Rôle des professionnels du chiffre, gestion de la gouvernance, troisième vie du dirigeant… Jean-Michel Picaud, associé RSM, nous éclaire sur les enjeux de la transmission d’entreprise.
Quel est le principal motif de cession d’entreprise ?
Dans une grande majorité des cas, les transmissions interviennent dans le cadre de successions. Dans cette hypothèse, la transmission peut se faire soit au profit d’un membre de la famille, les enfants la plupart du temps, soit au bénéfice d’un tiers étranger à celle-ci.
Pour mener à bien une opération d’une telle ampleur, le chef d’entreprise fait en général appel à différents conseils, qui doivent constituer une équipe soudée au service du dirigeant et de l’entreprise : des professionnels du chiffre, des notaires, des avocats, ou encore des conseillers financiers.
Quels sont les conseils que vous donnez aux dirigeants désireux de céder leur entreprise ?
Tout d’abord, il est impératif que le dirigeant perçoive la transmission comme un acte normal de gestion.
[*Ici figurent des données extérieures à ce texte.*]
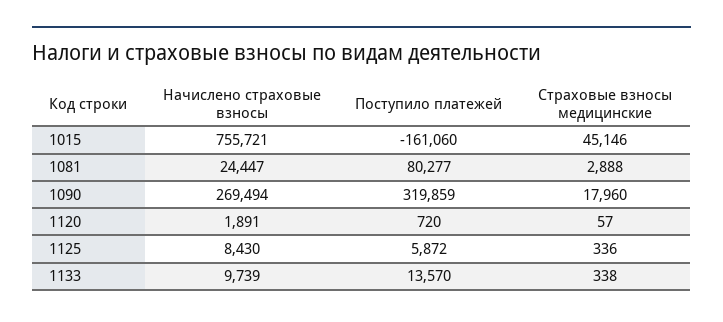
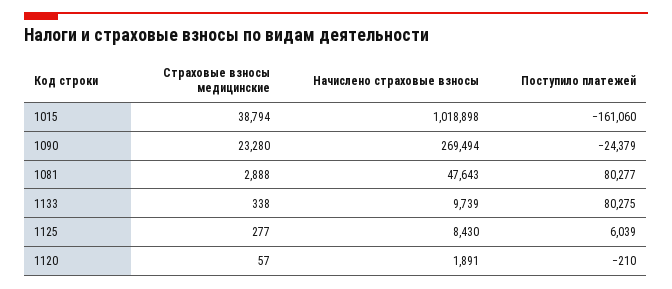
Начислено страховые взносы, 1015: 755721 -> 1018898
Страховые взносы медицинские, 1015: 45146 -> 38794
Начислено страховые взносы, 1081: 24447 -> 47643
Поступило платежей, 1090: 319859 -> -24379
Страховые взносы медицинские, 1090: 17960 -> 23280
Поступило платежей, 1120: 720 -> -210
Поступило платежей, 1125: 5872 -> 6039
Страховые взносы медицинские, 1125: 336 -> 277
Поступило платежей, 1133: 13570 -> 80275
Tout dirigeant prenant les rênes d’une entreprise doit avoir en tête qu’un jour il devra la transmettre. D’où la nécessité d’anticiper cet évènement afin que la passation soit gérée au mieux. La transmission doit être vécue comme une opportunité tant pour le dirigeant sur le départ, pour son successeur, que pour l’entreprise.
Chez RSM, nous les accompagnons tout particulièrement sur la mise en forme de leur dossier de transmission, ce qui recouvre notamment un document présentant financièrement l’entreprise. Souvent, celui-ci comporte ce qu’on appelle une « vendor due diligence ». Ensuite, nous les accompagnons dans la recherche de ce successeur.
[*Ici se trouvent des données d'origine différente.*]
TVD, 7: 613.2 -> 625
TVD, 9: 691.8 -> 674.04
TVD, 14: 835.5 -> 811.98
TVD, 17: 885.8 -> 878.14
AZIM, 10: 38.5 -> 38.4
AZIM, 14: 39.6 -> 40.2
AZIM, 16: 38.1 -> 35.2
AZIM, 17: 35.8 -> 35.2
La réalisation d’une transmission prend combien de temps ?
La durée du processus de transmission varie en fonction des clients. Mais en présence d’une cession intrafamiliale, j’ai tendance à dire qu’il faut privilégier le temps long avant que la transmission ne soit effective. Il est impératif d’avoir un temps d’accompagnement. Concrètement dans une telle configuration, je préconise une durée d’un an à un an et demi minimum.
En règle générale, quel est le critère qui l’emporte dans le choix du successeur ?
En pratique, il est possible d’identifier trois principaux types de dirigeants. Le premier c’est un dirigeant transmetteur qui est désireux d’anticiper la succession. Il sait de longue date qu’il va transmettre l’entreprise et souhaite que l’opération se fasse de façon structurée. Là c’est le feeling qui va primer.
Le second type de dirigeant correspond à celui qui refuse de procéder à une cession intégrale de son entreprise. Il n’est pas rare qu’il ne cède qu’une partie de son entreprise : la plupart du temps il se sépare des fonctions opérationnelles mais conserve le management général dans son giron. En général, cet état d’esprit peut être un facteur de complexité supplémentaire. Au cas particulier, le dirigeant sera peu sensible à la question du feeling. Sa seule préoccupation sera de savoir comment il va pouvoir peser au sein de la nouvelle organisation.
Enfin, nous croisons des dirigeants collaboratifs et prudents. Ceux-ci cherchent à obtenir un consensus autour de la transmission. Ces dirigeants veulent s’assurer que la personne retenue sera la plus qualifiée possible. Dès lors, les compétences deviennent encore plus cruciales.
Quid du rôle de la gouvernance ?
Il est impératif que la gouvernance, qui souvent reste inchangée après la cession, et les cadres de direction viennent accompagner le nouveau dirigeant pour qu’il puisse s’acculturer à ce nouvel environnement. Les rares échecs frappant une transmission résultent d’un schisme entre la gouvernance et le nouveau dirigeant qui arrive.
Il peut être pertinent, en vue de la transmission, de nommer un administrateur référent au sein de la gouvernance. Il sera le conseil du président qui va céder et lui apportera un œil extérieur qui va potentiellement challenger ses décisions. Cet administrateur peut aussi faire office de confident et de médiateur en cas de conflit.
Que conseiller à un dirigeant souhaitant rester actif après la transmission ?
Dans le cadre des travaux de l’Institut Français des Administrateurs (IFA), nous préférons éviter le terme de retraite à propos d’un dirigeant placé dans cette situation. Nous lui préférons la notion de « troisième vie du dirigeant ». Cette séquence qui suit la cession, lui permet de relever de nouveaux challenges et d’apporter à d’autres entreprises son œil extérieur, son expertise. Cela peut prendre la forme de missions de conseil, mais pas seulement. Le dirigeant peut aussi s’engager dans des associations ou des syndicats professionnels.